Além de perder o emprego e ver os ordenados a minguar, os portugueses estão a perder a vida em consequência das medidas do governo. Entre fevereiro e março morreram mais de 1000 pessoas do que o normal nesta altura do ano. Para o presidente da Associação Nacional dos Médicos de Saúde Pública, Mário Jorge Santos, não resta dúvida, a culpa é da austeridade. “Conheço pessoas que deixaram de ir ao hospital, de comprar medicamentos e de fazer alguns exames complementares de diagnóstico por causa das taxas moderadoras”, disse ele. A isto devemos acrescentar o aumento da taxa de eletricidade, que impede os mais pobres, em geral idosos, de se aquecerem no inverno. Já há cerca de 100 mil pessoas com o salário penhorado em Portugal.
Há quem ganhe com a crise
Má para a maioria, há no entanto os que continuam a lucrar apesar da crise. É o caso da Jerónimo Martins, que apresentou no ano passado um resultado líquido superior em 21% ao de 2010. A mesma empresa que transferiu mais da metade do seu capital para a Holanda para fugir dos impostos. É o caso também da banca, generosamente alimentada pelo Banco Central Europeu com dois empréstimos, realizados no curto espaço de três meses, no valor total de mais de 1 bilião de euros à taxa de juro de 1%. É o caso, ainda, do BPN, cujo processo de privatização está a custar aos cofres do estado até agora mais de 1.000 milhões de euros. No total, o buraco do BPN já alcançou os 5.443 milhões de euros.
Luta conquista resultados
Não há saída para os trabalhadores e a juventude que não seja reagir às medidas que o governo e a troika estão a impor. Foi o que fizeram os 300 trabalhadores de manutenção da TAP que se concentraram em janeiro em frente à entrada do edifício da empresa em protesto contra os cortes salariais e a suspensão dos subsídios de férias e de natal. Foi o que fizeram os pilotos dessa mesma companhia, ao ameaçar com greve caso não fossem revistas essas orientações do governo. Diante da luta desses trabalhadores, o governo acabou por recuar e anunciar a suspensão dos cortes salariais, impostos ao restante setor empresarial do Estado desde janeiro. O mesmo resultado foi obtido na Caixa Geral de Depósitos. Esta foi uma vitória importante desses trabalhadores, apesar de o corte nos subsídios de férias e de natal ser mantido.

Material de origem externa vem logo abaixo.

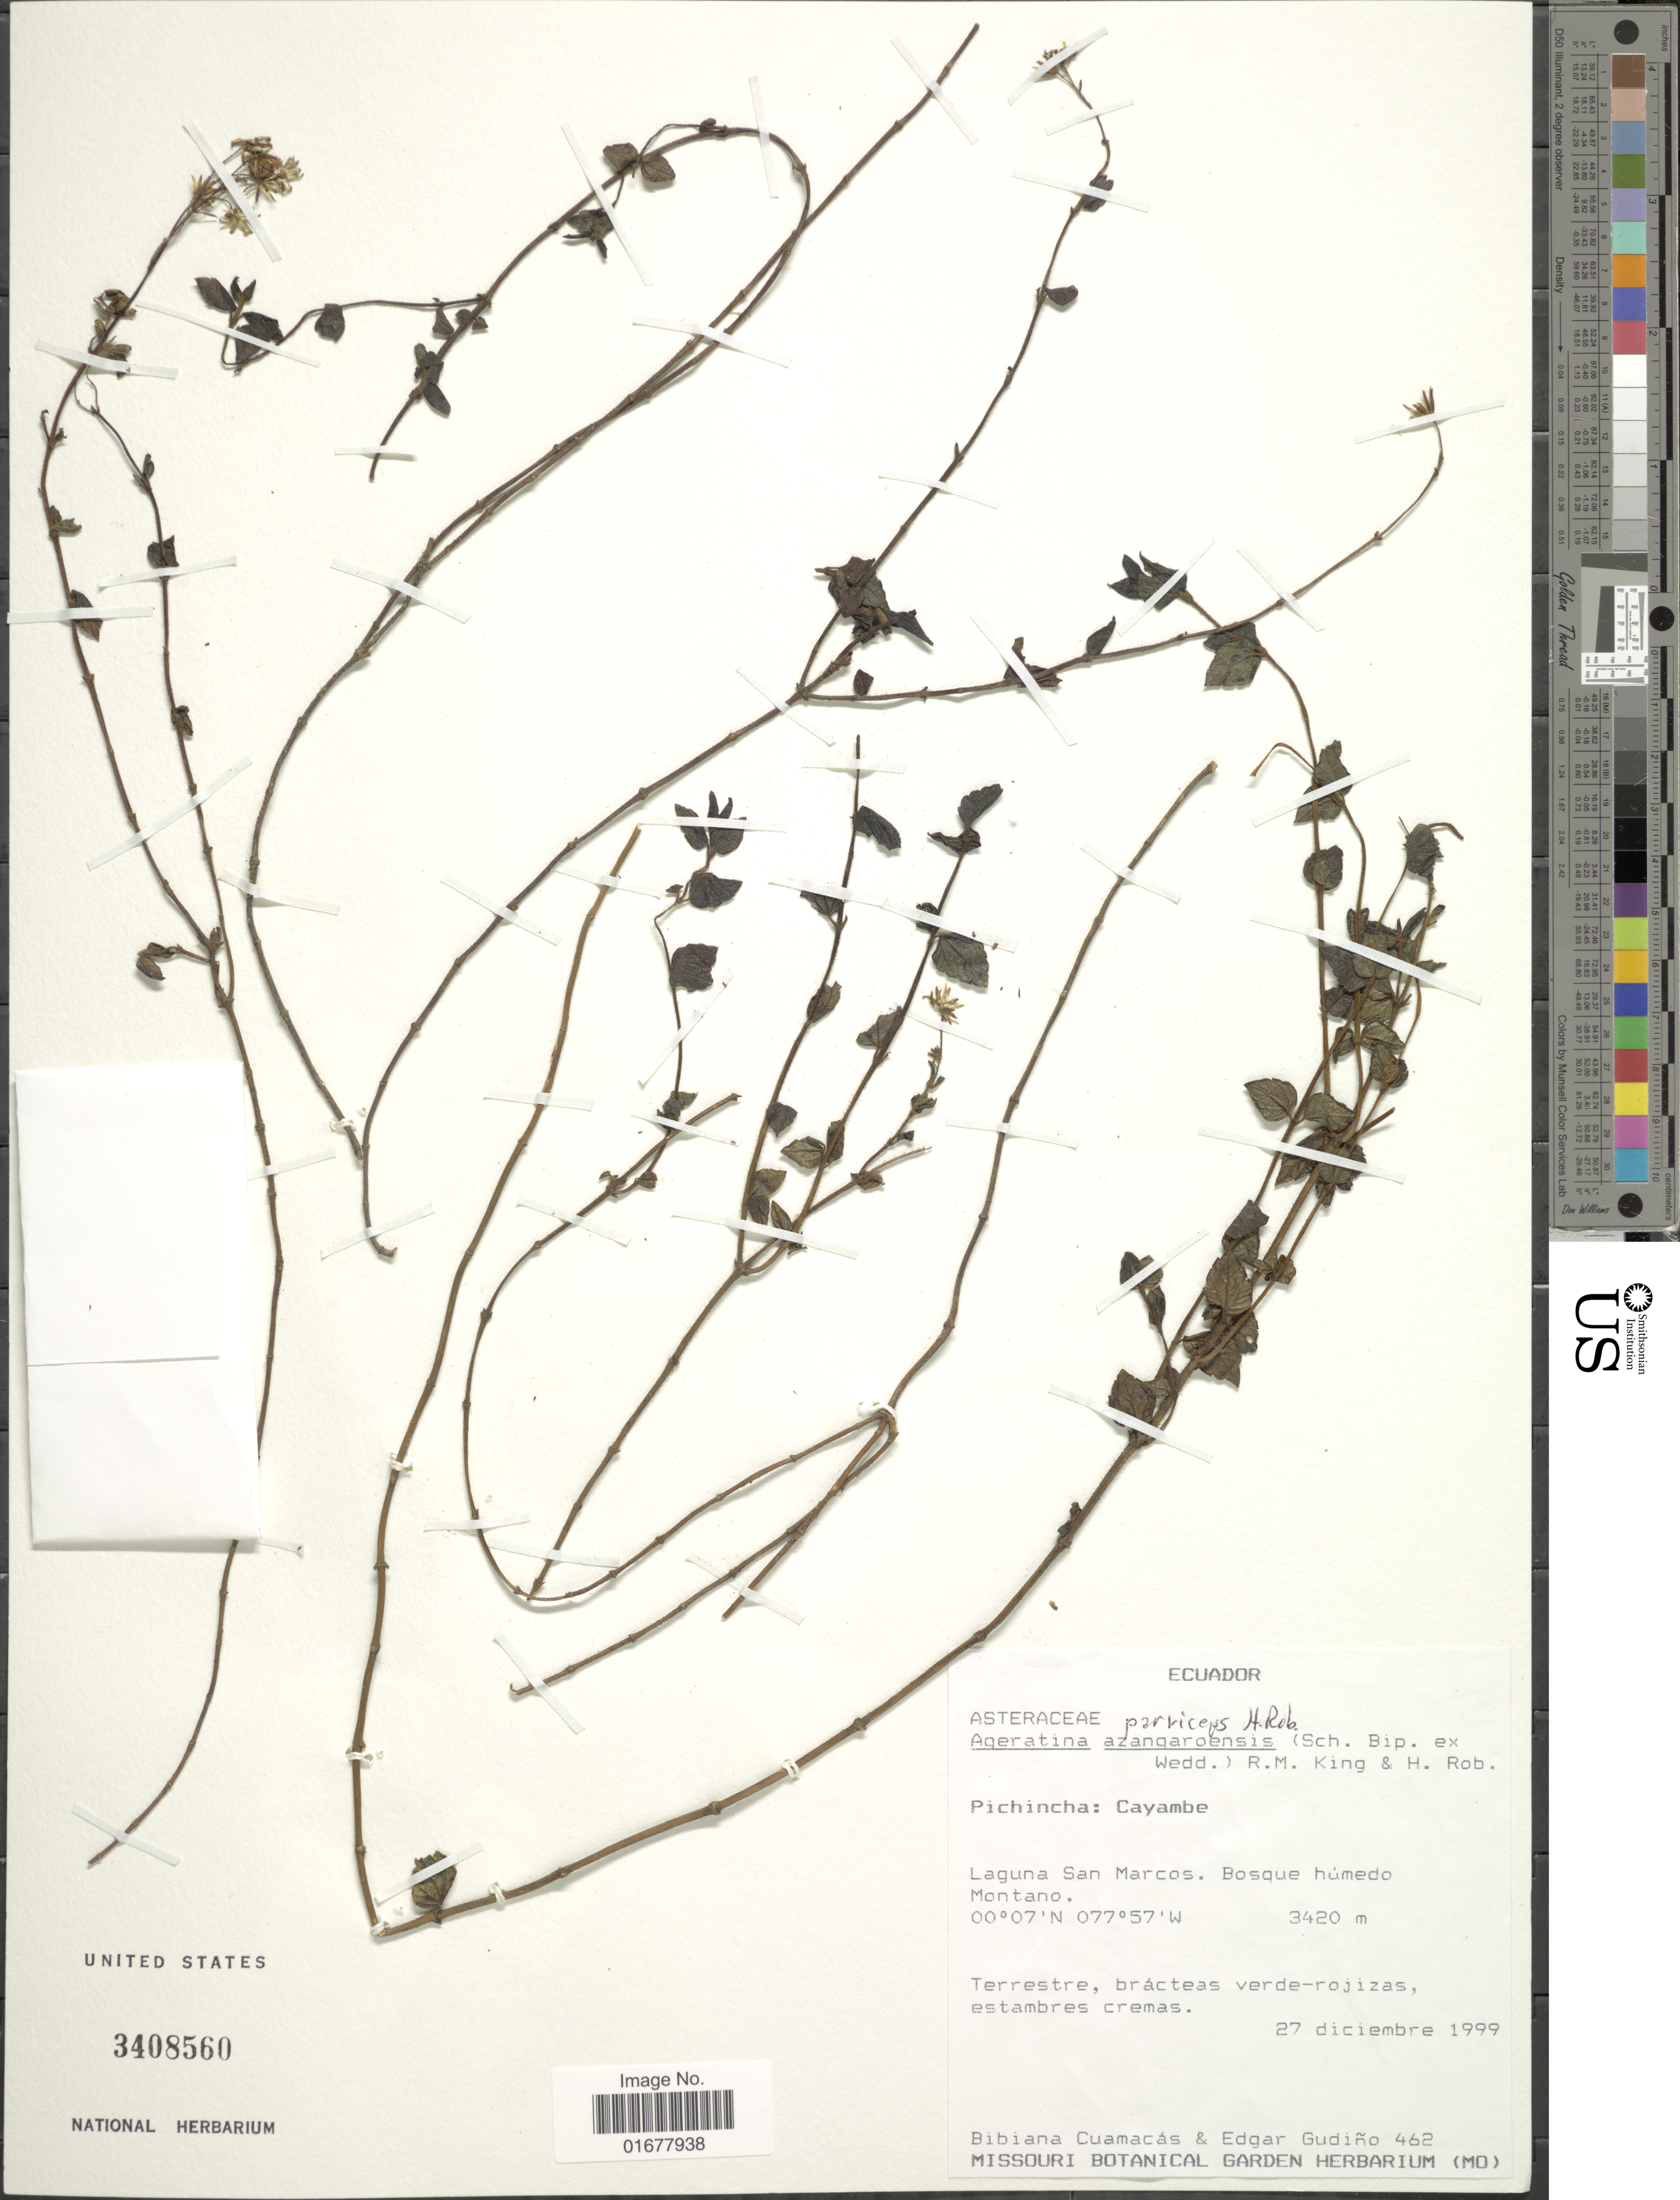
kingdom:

Os médicos, por sua vez, conquistaram a manutenção do valor das suas horas extraordinárias, ameaçado pelo governo, após uma série de plenários em vários hospitais, convocados pelo grupo “Médicos Unidos” criado no Facebook. Os plenários decidiram-se pela recusa das horas extraordinárias que ultrapassassem o limite legal caso o governo não voltasse atrás.
É com esse espírito de luta que devemos participar da greve geral convocada pela CGTP para 22 de março e da manifestação organizada pela Plataforma 15 de Outubro nesse mesmo dia, às 16 horas, no Rossio, em Lisboa.